EXERCISE:
Each record needs to be transcribed word for word, though without its pictures.

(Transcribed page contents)
☆ ☆ ☆
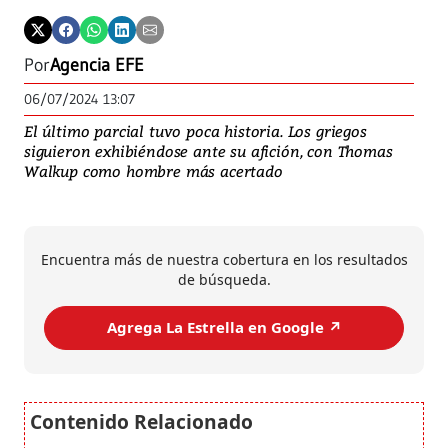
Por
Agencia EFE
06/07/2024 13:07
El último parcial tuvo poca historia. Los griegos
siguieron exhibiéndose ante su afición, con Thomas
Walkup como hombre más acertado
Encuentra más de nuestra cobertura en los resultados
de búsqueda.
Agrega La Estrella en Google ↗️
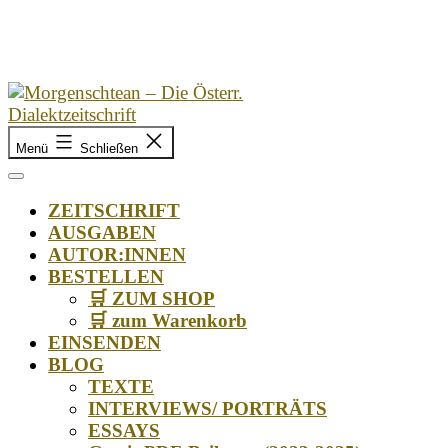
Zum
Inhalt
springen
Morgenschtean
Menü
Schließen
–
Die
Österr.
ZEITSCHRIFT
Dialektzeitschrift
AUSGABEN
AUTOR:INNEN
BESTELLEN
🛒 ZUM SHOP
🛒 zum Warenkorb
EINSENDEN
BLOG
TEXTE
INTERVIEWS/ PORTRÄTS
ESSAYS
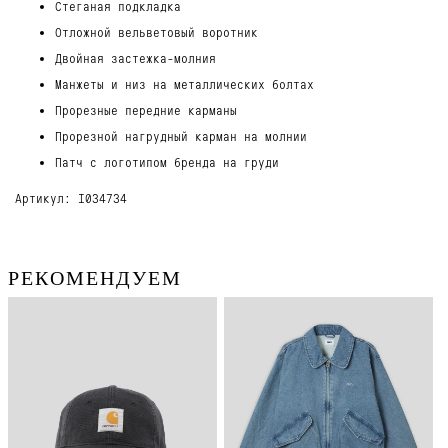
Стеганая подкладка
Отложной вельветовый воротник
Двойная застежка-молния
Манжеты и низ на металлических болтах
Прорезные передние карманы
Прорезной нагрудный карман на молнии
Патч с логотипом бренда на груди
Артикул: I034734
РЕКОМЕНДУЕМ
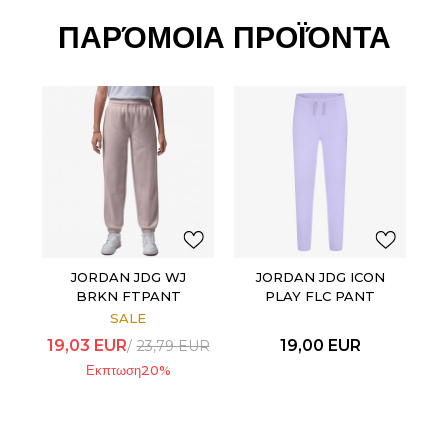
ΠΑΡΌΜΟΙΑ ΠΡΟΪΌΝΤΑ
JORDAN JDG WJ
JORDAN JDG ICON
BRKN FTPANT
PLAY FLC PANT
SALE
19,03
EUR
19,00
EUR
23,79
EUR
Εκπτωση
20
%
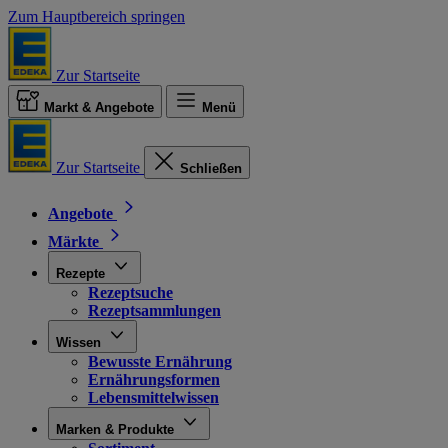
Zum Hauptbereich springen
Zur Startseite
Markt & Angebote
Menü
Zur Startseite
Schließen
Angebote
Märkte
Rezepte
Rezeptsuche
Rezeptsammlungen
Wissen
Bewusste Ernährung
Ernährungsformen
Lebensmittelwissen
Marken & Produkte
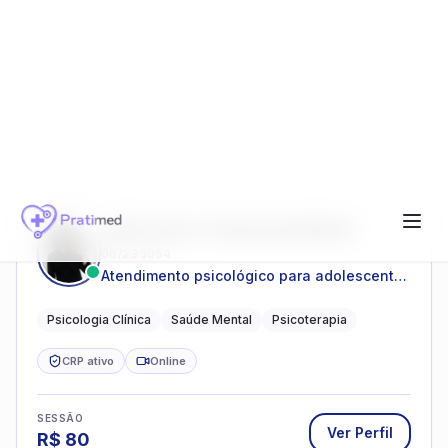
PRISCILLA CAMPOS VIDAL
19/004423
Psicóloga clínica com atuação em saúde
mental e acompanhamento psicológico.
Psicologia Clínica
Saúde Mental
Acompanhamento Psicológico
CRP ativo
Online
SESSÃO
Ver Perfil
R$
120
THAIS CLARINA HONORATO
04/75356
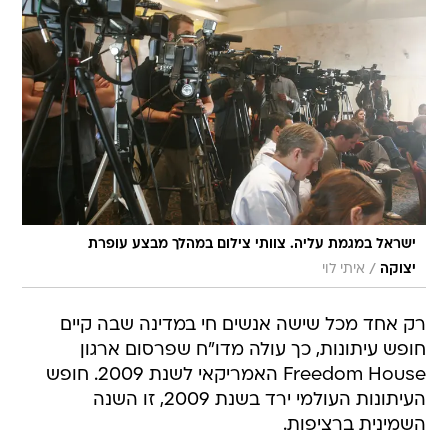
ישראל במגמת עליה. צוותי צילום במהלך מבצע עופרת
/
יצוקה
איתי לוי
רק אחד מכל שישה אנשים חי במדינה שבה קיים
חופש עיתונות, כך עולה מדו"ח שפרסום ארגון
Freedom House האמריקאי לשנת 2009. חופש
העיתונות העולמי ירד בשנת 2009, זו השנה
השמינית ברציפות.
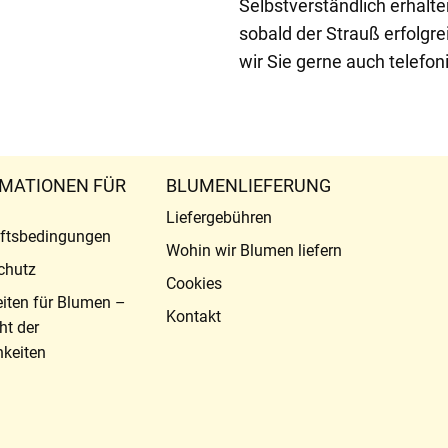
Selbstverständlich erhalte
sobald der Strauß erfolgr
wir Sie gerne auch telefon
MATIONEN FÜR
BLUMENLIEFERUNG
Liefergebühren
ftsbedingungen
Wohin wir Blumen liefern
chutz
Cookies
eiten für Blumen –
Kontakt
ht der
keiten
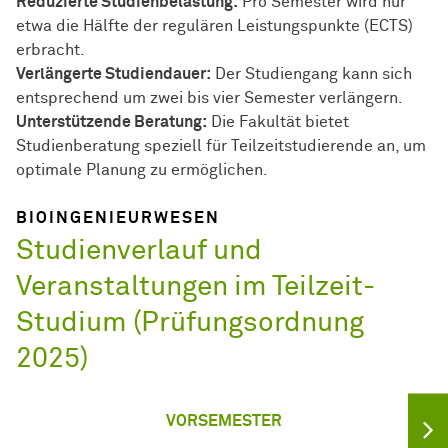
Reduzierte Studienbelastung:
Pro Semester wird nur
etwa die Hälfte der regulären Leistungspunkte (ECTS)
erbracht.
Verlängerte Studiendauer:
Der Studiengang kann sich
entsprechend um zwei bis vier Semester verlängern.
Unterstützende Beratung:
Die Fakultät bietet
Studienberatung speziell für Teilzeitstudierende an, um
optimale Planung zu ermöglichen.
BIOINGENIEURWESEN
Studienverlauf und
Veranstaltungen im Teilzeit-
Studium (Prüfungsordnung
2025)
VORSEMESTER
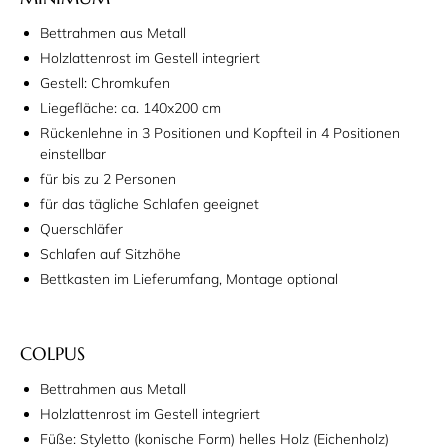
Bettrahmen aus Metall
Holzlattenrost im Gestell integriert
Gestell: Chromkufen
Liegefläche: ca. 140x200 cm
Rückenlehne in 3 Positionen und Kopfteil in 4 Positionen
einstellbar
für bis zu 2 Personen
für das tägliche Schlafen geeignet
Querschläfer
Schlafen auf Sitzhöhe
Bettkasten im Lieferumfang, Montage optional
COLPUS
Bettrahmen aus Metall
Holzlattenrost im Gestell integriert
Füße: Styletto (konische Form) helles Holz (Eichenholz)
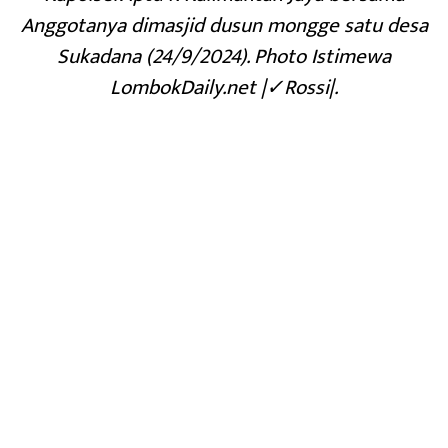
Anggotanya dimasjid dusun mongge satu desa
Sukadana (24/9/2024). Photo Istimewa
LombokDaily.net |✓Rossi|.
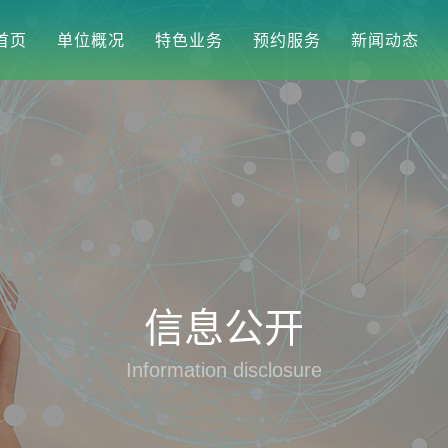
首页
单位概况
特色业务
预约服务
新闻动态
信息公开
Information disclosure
☆ ☆ ☆
RESPONSE TO THE EXERCISE:
Por
Agencia EFE
06/07/2024 13:07
El último parcial tuvo poca historia. Los griegos
siguieron exhibiéndose ante su afición, con Thomas
Walkup como hombre más acertado
Encuentra más de nuestra cobertura en los resultados
de búsqueda.
Agrega La Estrella en Google ↗️
Zum
Inhalt
springen
Morgenschtean
Menü
Schließen
–
Die
Österr.
ZEITSCHRIFT
Dialektzeitschrift
AUSGABEN
AUTOR:INNEN
BESTELLEN
🛒 ZUM SHOP
🛒 zum Warenkorb
EINSENDEN
BLOG
TEXTE
INTERVIEWS/ PORTRÄTS
ESSAYS
Стеганая подкладка
Отложной вельветовый воротник
Двойная застежка-молния
Манжеты и низ на металлических болтах
Прорезные передние карманы
Прорезной нагрудный карман на молнии
Патч с логотипом бренда на груди
Артикул: I034734
РЕКОМЕНДУЕМ
ΠΑΡΌΜΟΙΑ ΠΡΟΪΌΝΤΑ
JORDAN JDG WJ
JORDAN JDG ICON
BRKN FTPANT
PLAY FLC PANT
SALE
19,03
EUR
19,00
EUR
23,79
EUR
Εκπτωση
20
%
Zum Hauptbereich springen
Zur Startseite
Markt & Angebote
Menü
Zur Startseite
Schließen
Angebote
Märkte
Rezepte
Rezeptsuche
Rezeptsammlungen
Wissen
Bewusste Ernährung
Ernährungsformen
Lebensmittelwissen
Marken & Produkte
PRISCILLA CAMPOS VIDAL
19/004423
Psicóloga clínica com atuação em saúde
mental e acompanhamento psicológico.
Psicologia Clínica
Saúde Mental
Acompanhamento Psicológico
CRP ativo
Online
SESSÃO
Ver Perfil
R$
120
THAIS CLARINA HONORATO
04/75356
ישראל במגמת עליה. צוותי צילום במהלך מבצע עופרת
/
יצוקה
איתי לוי
רק אחד מכל שישה אנשים חי במדינה שבה קיים
חופש עיתונות, כך עולה מדו"ח שפרסום ארגון
Freedom House האמריקאי לשנת 2009. חופש
העיתונות העולמי ירד בשנת 2009, זו השנה
השמינית ברציפות.
Selbstverständlich erhalte
sobald der Strauß erfolgr
wir Sie gerne auch telefon
MATIONEN FÜR
BLUMENLIEFERUNG
Liefergebühren
ftsbedingungen
Wohin wir Blumen liefern
chutz
Cookies
eiten für Blumen –
Kontakt
ht der
keiten
Reduzierte Studienbelastung:
Pro Semester wird nur
etwa die Hälfte der regulären Leistungspunkte (ECTS)
erbracht.
Verlängerte Studiendauer:
Der Studiengang kann sich
entsprechend um zwei bis vier Semester verlängern.
Unterstützende Beratung:
Die Fakultät bietet
Studienberatung speziell für Teilzeitstudierende an, um
optimale Planung zu ermöglichen.
BIOINGENIEURWESEN
Studienverlauf und
Veranstaltungen im Teilzeit-
Studium (Prüfungsordnung
2025)
VORSEMESTER
Bettrahmen aus Metall
Holzlattenrost im Gestell integriert
Gestell: Chromkufen
Liegefläche: ca. 140x200 cm
Rückenlehne in 3 Positionen und Kopfteil in 4 Positionen
einstellbar
für bis zu 2 Personen
für das tägliche Schlafen geeignet
Querschläfer
Schlafen auf Sitzhöhe
Bettkasten im Lieferumfang, Montage optional
COLPUS
Bettrahmen aus Metall
Holzlattenrost im Gestell integriert
Füße: Styletto (konische Form) helles Holz (Eichenholz)
Anggotanya dimasjid dusun mongge satu desa
Sukadana (24/9/2024). Photo Istimewa
LombokDaily.net |✓Rossi|.
首页
单位概况
特色业务
预约服务
新闻动态
信息公开
Information disclosure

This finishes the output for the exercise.